WORK INSTRUCTION: Scan the entries for the word "Part", and copy every line where it appears.

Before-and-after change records
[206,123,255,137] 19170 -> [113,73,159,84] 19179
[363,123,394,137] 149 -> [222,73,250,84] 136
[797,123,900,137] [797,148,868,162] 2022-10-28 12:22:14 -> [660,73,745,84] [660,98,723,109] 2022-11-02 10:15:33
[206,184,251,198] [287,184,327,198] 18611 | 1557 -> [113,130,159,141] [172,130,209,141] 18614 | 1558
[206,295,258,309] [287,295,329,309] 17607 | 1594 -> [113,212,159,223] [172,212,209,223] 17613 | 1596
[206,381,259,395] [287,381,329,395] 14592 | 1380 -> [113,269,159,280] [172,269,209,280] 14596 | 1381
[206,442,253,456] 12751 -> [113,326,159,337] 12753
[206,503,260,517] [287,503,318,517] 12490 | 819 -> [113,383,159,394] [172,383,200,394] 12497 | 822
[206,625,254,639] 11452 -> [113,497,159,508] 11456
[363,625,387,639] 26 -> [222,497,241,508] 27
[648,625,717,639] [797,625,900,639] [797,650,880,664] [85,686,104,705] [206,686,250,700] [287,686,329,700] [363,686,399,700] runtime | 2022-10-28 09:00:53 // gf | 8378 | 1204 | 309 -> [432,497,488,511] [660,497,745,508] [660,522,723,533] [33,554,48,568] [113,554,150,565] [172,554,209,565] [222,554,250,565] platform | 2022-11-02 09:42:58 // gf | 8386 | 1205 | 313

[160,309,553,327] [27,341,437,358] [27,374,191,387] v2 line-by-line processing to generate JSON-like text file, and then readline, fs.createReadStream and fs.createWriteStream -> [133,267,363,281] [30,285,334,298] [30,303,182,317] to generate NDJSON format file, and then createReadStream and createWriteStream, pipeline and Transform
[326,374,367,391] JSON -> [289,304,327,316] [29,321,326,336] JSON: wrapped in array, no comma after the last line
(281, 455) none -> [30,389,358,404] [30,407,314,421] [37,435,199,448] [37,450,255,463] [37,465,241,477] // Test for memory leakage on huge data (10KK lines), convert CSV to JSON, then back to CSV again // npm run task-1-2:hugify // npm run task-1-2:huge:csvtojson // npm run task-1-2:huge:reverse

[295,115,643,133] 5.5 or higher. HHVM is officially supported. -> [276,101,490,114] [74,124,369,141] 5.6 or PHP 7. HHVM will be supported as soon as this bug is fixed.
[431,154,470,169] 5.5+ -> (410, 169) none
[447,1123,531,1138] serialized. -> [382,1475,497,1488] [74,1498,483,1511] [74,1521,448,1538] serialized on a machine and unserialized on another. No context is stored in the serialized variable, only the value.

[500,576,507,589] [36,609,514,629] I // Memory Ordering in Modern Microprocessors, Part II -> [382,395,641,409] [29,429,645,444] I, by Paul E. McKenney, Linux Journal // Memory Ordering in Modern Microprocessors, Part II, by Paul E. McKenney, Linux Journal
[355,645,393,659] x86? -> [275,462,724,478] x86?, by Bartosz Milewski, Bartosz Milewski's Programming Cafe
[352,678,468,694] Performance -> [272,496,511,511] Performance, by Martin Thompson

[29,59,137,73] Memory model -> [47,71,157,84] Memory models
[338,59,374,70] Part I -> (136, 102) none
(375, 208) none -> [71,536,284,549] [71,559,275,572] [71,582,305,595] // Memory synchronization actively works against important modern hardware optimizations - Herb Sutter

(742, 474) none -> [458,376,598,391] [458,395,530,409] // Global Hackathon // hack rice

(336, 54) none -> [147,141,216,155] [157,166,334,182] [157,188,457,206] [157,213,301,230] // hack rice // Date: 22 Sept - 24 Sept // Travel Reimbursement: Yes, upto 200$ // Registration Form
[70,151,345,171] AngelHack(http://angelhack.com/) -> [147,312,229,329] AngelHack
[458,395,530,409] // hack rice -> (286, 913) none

PROBLEM SOLUTION:
[500,576,507,589] [36,609,514,629] I // Memory Ordering in Modern Microprocessors, Part II -> [382,395,641,409] [29,429,645,444] I, by Paul E. McKenney, Linux Journal // Memory Ordering in Modern Microprocessors, Part II, by Paul E. McKenney, Linux Journal
[338,59,374,70] Part I -> (136, 102) none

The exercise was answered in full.